Exercise passage –
◇ ◇ ◇ ◇ ◇ ◇ ◇

[comp.bugs.4bsd] longjmp botches in sendmail on 4.3+NFS

whm@megaron.UUCP (12/12/86)

I had occasionally noticed a core file in sendmail's queue directory, but
had never thought much of it; I'd just remove it.  I then got to wondering
about how often sendmail core dumped and found that it happens more than
one might think (hope?).  In particular, submissions to a large mailing
list here (~100 non-local addresses) often produce several such core dumps.

Examination of the dumps usually reveals that sendmail got a longjmp botch.
According to my count, there are four longjmps in sendmail.  Two of them
are longjmp(TopFrame) and these are only done if QuickAbort is != 0.  The
core files show that QuickAbort is 0, so that seems to eliminate those
two longjmps as candidates for the botches in question.

The third longjmp is invoked from the smtpinit routine -- if the SMTP greeting
isn't seen within five minutes of getting a connection, an event goes off and
the longjmp is performed.

The fourth longjmp is called due to read timeout in sfgets -- the fgets-like
routine that takes steps to not get hung.  In most of the core files,
SmtpState is SMTP_OPEN, which implies that the longjmp that's blowing
up is the fourth one, in sfgets.  Popular values for SmtpPhase are
"user open", "greeting wait", and "DATA wait".

The sites involved on the far end are typically Arpanet hosts that we
exchange mail with on a regular basis.

I'm fuzzy on this, but I think the usual reason for a botch in longjmp is
that the routine that did the associated setjmp has already returned.  In
both the two likely longjmps mentioned, it seems unlikely that either
routine with the setjmp call could return before the longjmp is done.

If anyone has any suggestions on what the problem might be, I'd like to
hear them.  I think my step is to put some debugging stuff in a version of
longjmp in order to try to narrow down the problem some more.

					Bill Mitchell
					whm@arizona.edu
					{allegra,cmcl2,ihnp4,noao}!arizona!whm

jis@mit-trillian.MIT.EDU (Jeffrey I. Schiller) (12/18/86)

	The problem is caused by the two nested setjumps. Basically
what happens is that smtpinit() sets up a timer to go off after five
minutes (if it doesn't get a greeting). It then calls reply() which
ultimately calls sfgets(). sfgets sets up a timer (usually 2 hours) to
go off if no data is received (ie. you are in a collect and no data
comes in after 2 hours). The code in sfgets does a setjmp, sets a
timer (which will do a longjmp) and does the read. If the read
completes the timer is removed... HOWEVER if the 5 minute timer goes
off in smtpinit, the stack frame of sfgets is abandoned with the timer
still active.

	Now if the same sendmail process is around when that timer
goes off (ie. in two hours), which will typically only happen on LARGE
mailing lists, you get a longjmp botch.

	I found this bug a few weeks ago (with a mailing list of about
~250 recipients). I fixed it by changing the code in smtpinit to NOT
SET A TIMER, but to instead change the value of "ReadTimeout" (which
is the global variable that sfgets() uses to determine how long to
wait) to 5 minutes and then restore it later. Here is the comment in
my code:

	/*
	**  Get the greeting message.

◇ ◇ ◇ ◇ ◇ ◇ ◇

Available data –
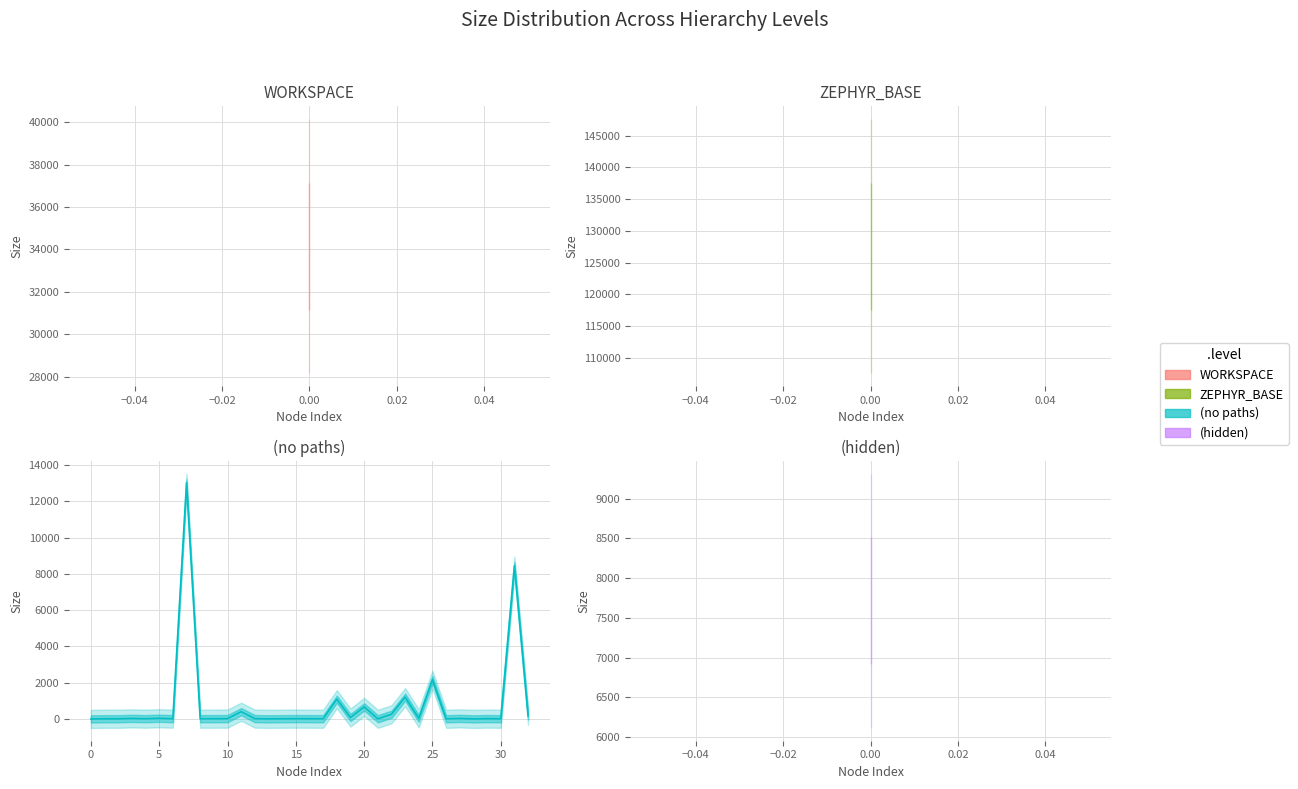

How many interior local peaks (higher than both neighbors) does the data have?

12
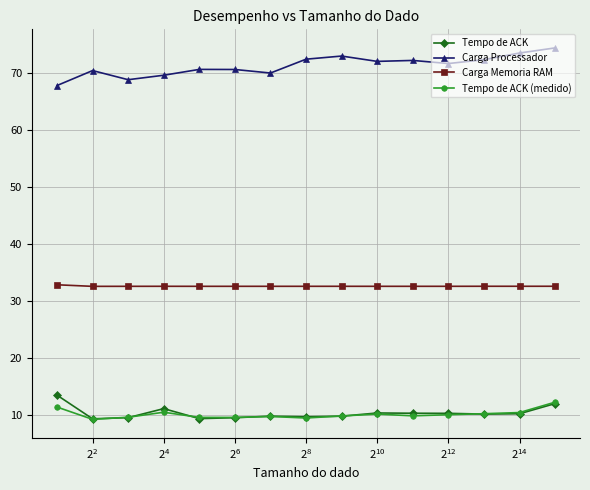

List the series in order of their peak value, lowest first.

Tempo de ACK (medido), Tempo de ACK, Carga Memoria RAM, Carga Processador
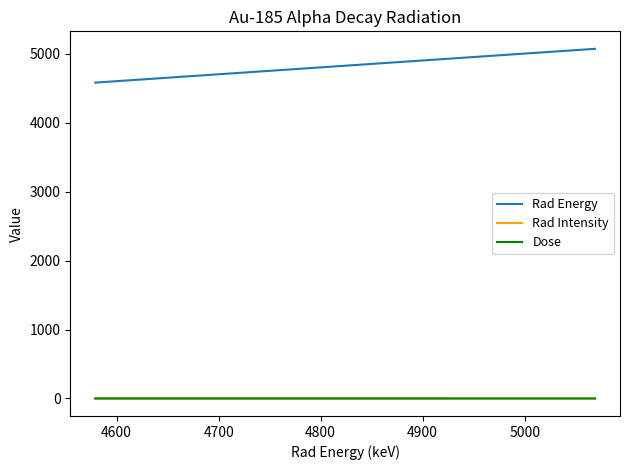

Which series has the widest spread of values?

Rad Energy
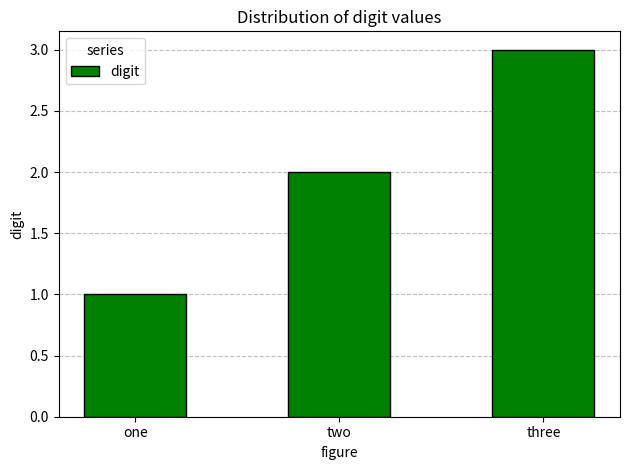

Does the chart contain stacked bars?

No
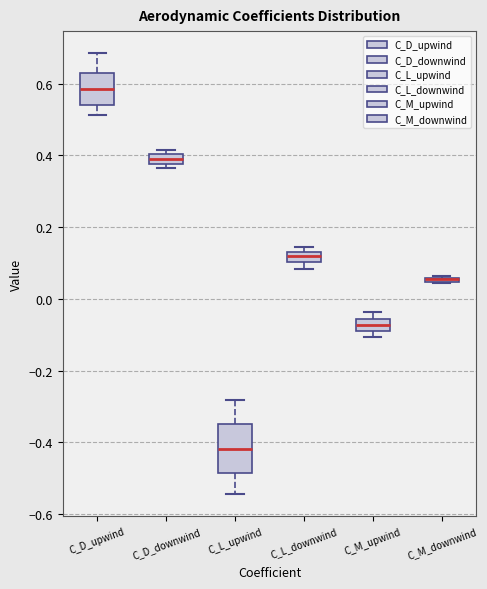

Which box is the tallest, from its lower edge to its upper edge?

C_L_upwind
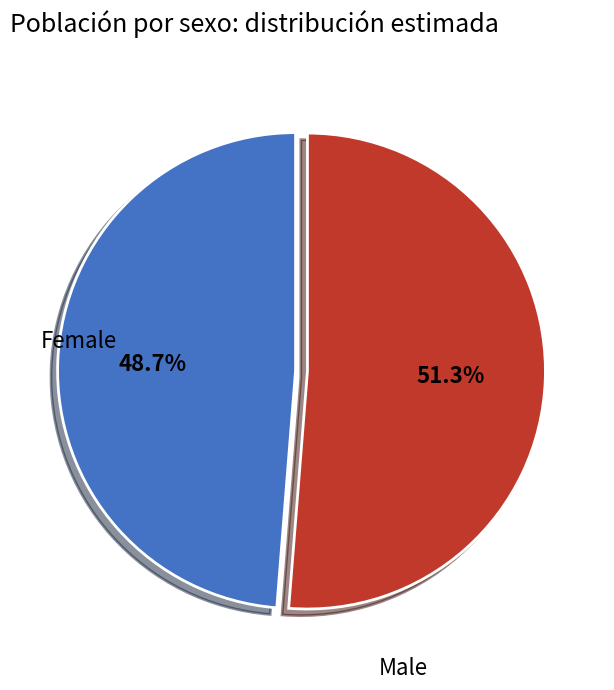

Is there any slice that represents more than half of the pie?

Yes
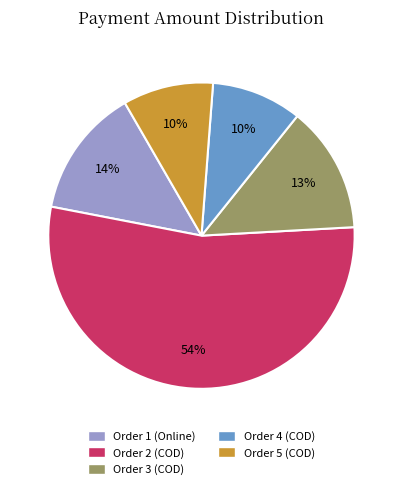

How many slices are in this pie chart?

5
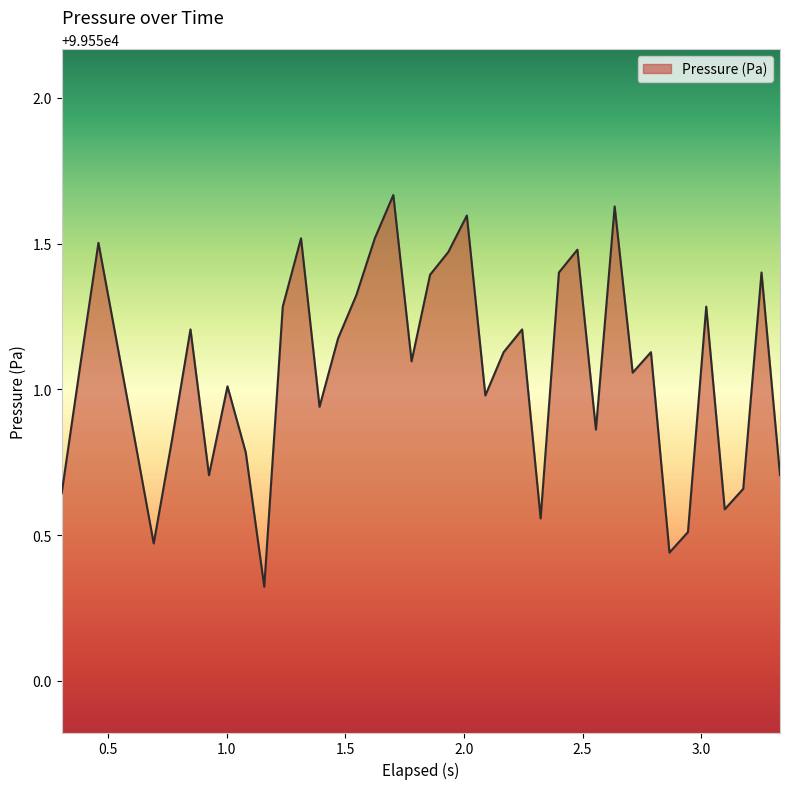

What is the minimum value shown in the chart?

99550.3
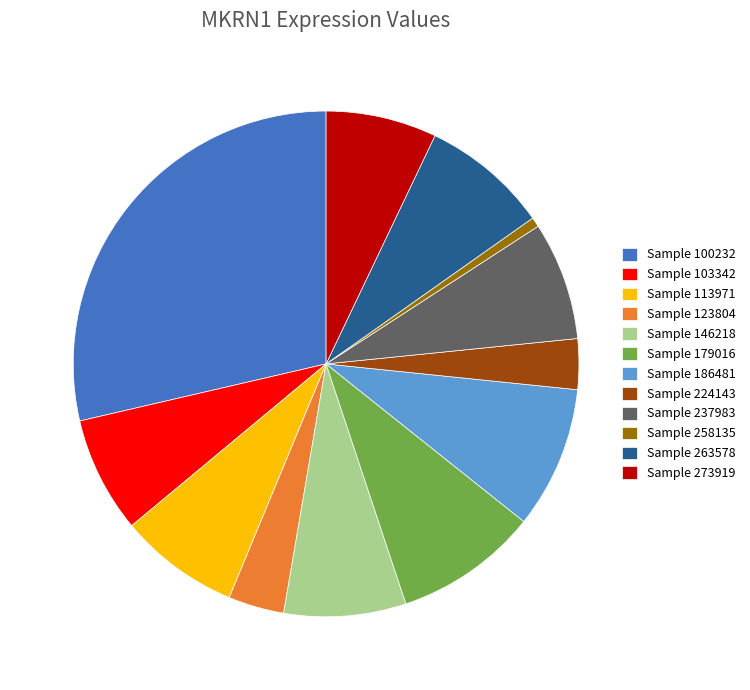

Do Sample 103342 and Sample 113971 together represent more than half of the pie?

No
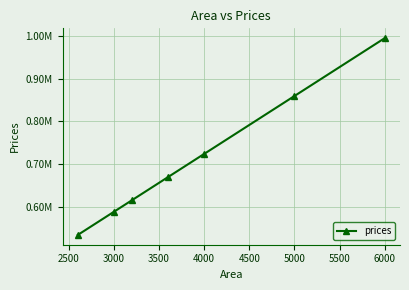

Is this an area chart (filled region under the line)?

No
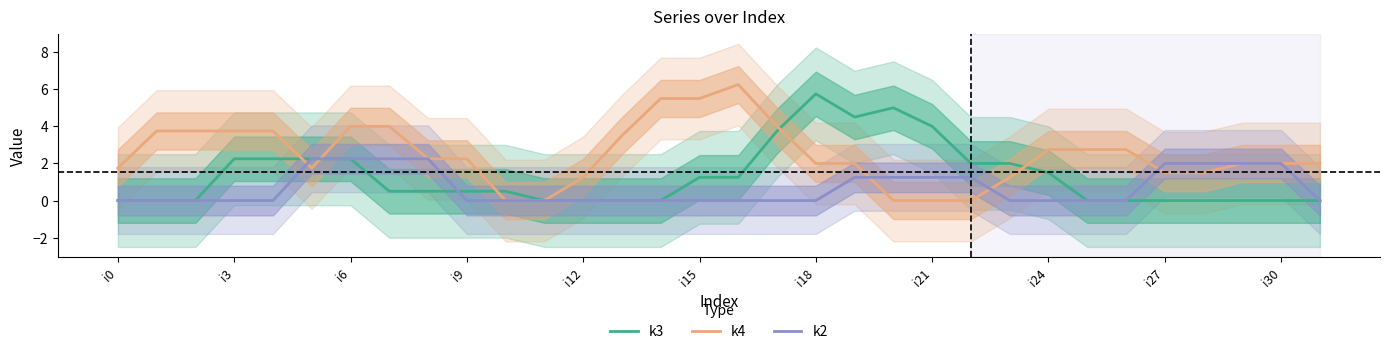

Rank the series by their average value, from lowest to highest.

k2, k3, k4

◇ ◇ ◇ ◇ ◇ ◇ ◇

What to work on –
1) In the sendmail longjmp thread, how long is the timer that sfgets usually sets?
2) Please output the sendmail longjmp thread from "I found this" up to and including "the greeting message.".
3) Name every popular value for SmtpPhase that the sendmail longjmp thread mentions.

Solutions per task –
1) Usually 2 hours.

2)
I found this bug a few weeks ago (with a mailing list of about
~250 recipients). I fixed it by changing the code in smtpinit to NOT
SET A TIMER, but to instead change the value of "ReadTimeout" (which
is the global variable that sfgets() uses to determine how long to
wait) to 5 minutes and then restore it later. Here is the comment in
my code:

	/*
	**  Get the greeting message.

3) "user open", "greeting wait", "DATA wait"